THE DATA
---
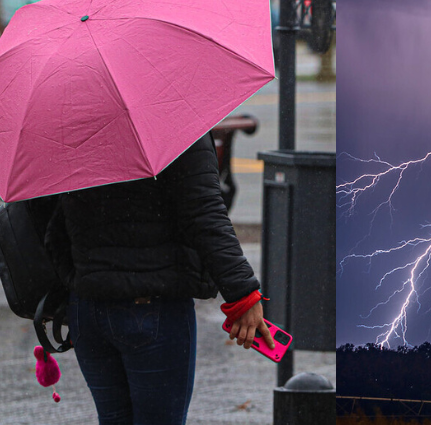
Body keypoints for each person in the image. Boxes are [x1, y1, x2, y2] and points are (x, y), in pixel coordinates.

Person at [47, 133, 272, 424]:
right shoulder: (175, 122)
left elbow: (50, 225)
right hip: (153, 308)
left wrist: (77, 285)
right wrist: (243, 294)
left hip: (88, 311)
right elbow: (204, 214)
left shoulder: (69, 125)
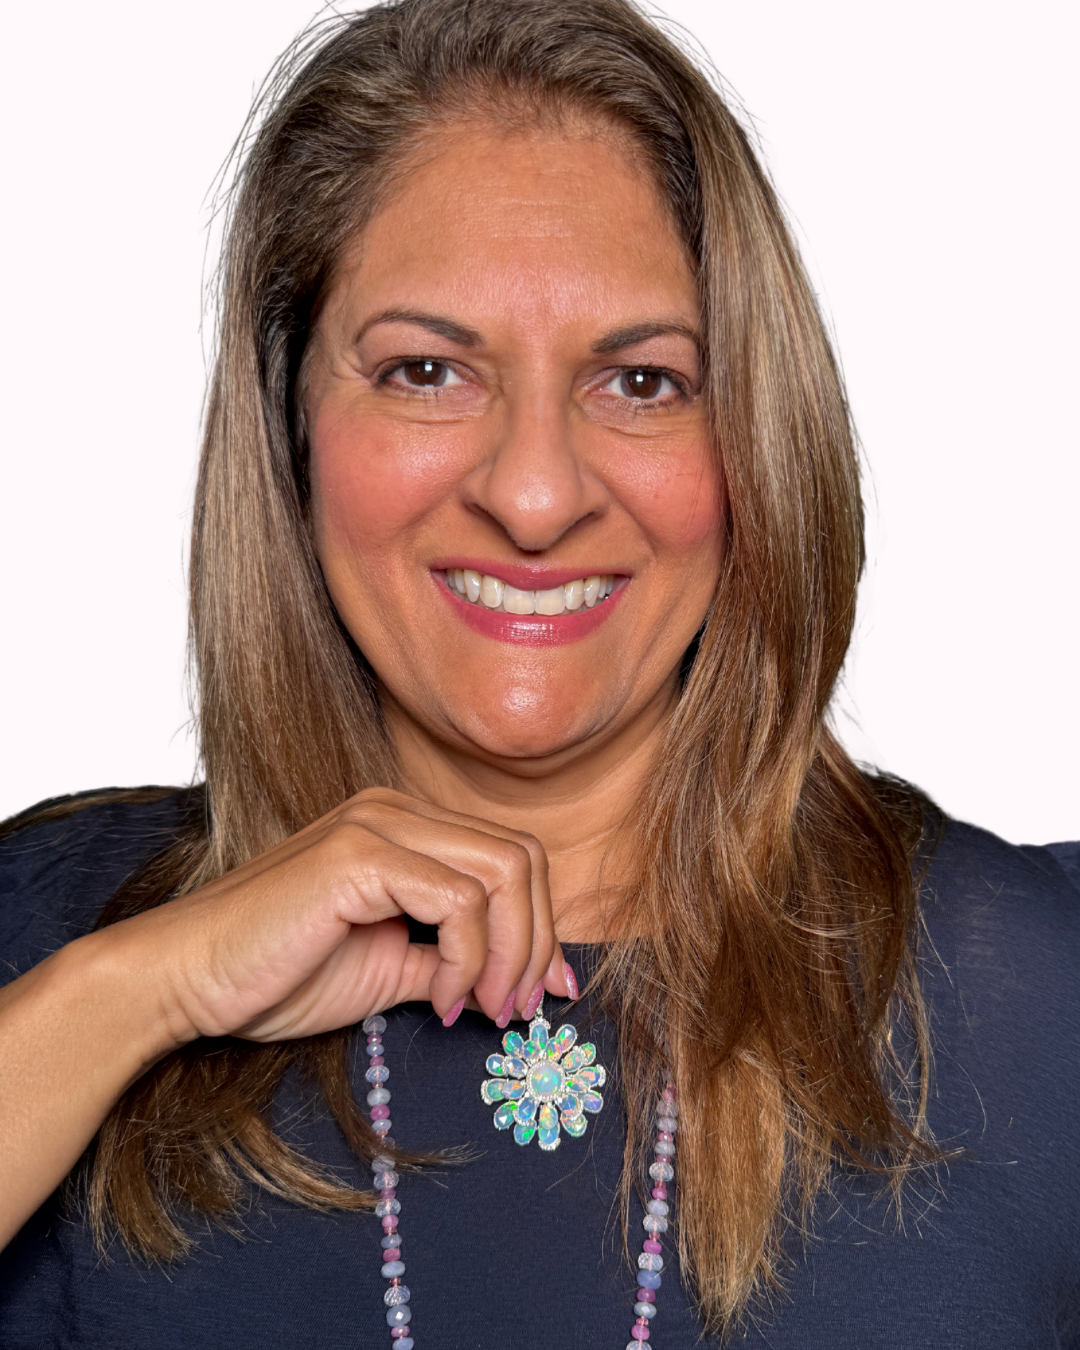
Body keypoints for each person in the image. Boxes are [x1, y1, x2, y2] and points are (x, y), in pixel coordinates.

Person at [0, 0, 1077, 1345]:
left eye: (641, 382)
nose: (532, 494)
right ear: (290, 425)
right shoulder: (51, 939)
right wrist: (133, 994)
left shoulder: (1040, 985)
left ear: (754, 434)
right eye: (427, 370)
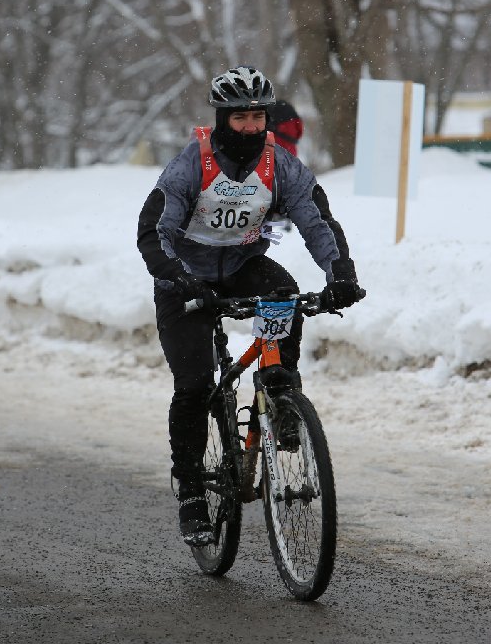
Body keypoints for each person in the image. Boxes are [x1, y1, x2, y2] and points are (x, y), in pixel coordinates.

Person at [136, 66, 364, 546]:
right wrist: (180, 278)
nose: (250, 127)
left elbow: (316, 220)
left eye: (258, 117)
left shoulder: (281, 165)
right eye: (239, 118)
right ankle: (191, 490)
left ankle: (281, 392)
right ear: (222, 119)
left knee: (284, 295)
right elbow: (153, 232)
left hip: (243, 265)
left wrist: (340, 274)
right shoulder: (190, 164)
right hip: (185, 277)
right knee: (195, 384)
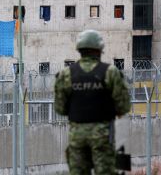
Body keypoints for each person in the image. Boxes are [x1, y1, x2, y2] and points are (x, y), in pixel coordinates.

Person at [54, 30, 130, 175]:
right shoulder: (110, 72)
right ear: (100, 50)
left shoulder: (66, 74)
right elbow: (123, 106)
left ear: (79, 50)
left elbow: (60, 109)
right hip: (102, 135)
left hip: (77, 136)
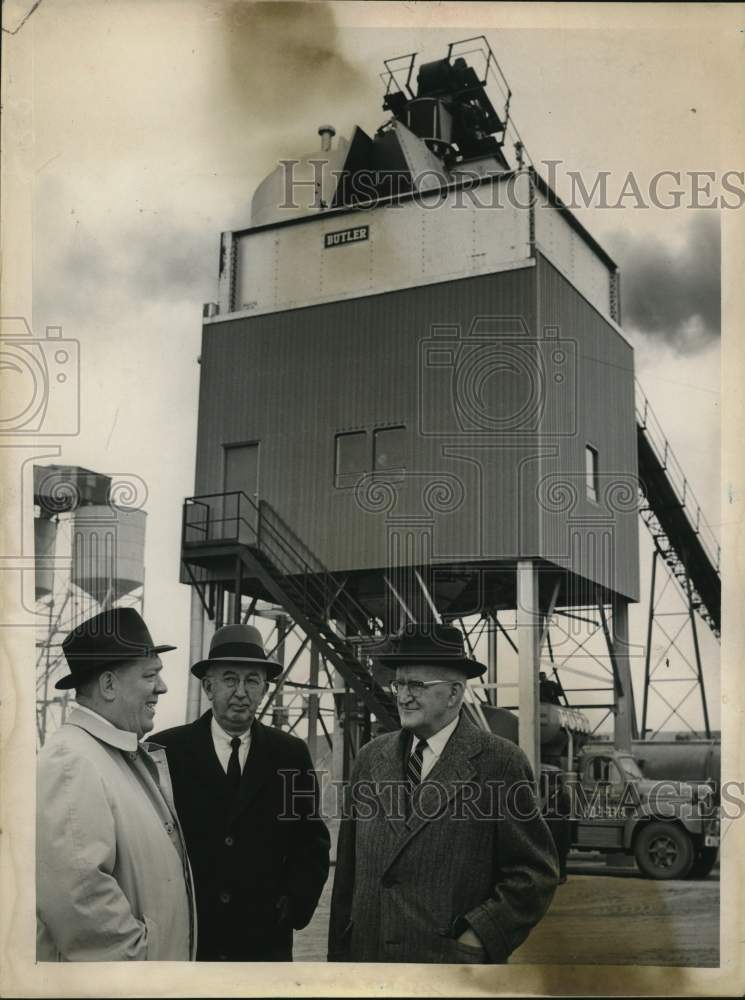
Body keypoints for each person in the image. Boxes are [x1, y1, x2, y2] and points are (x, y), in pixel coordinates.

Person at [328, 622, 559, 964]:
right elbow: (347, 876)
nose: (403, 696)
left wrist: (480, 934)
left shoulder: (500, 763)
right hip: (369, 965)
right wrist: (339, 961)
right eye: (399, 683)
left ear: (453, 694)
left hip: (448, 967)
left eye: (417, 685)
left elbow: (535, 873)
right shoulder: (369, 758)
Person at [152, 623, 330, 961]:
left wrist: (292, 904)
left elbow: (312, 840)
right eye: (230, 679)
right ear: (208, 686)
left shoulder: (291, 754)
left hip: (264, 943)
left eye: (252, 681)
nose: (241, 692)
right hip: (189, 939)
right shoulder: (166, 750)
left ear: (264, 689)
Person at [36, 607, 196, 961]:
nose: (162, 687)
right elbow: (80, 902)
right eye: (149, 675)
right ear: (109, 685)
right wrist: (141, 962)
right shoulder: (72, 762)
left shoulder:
---
PROMPT
Only the lines from the one containing "right hip: (369, 965)" through the last line of the records should appear, each written out exactly.

PROBLEM SOLUTION
right hip: (369, 965)
right wrist: (339, 961)
right eye: (399, 683)
left ear: (453, 694)
left hip: (448, 967)
left eye: (417, 685)
left elbow: (535, 873)
right shoulder: (369, 758)
Person at [152, 623, 330, 961]:
left wrist: (292, 904)
left elbow: (312, 840)
right eye: (230, 679)
right ear: (208, 686)
left shoulder: (291, 754)
left hip: (264, 943)
left eye: (252, 681)
nose: (241, 692)
right hip: (189, 939)
right shoulder: (166, 750)
left ear: (264, 689)
Person at [36, 607, 196, 961]:
nose: (162, 687)
right elbow: (80, 902)
right eye: (149, 675)
right ear: (109, 685)
right wrist: (141, 962)
right shoulder: (72, 762)
left shoulder:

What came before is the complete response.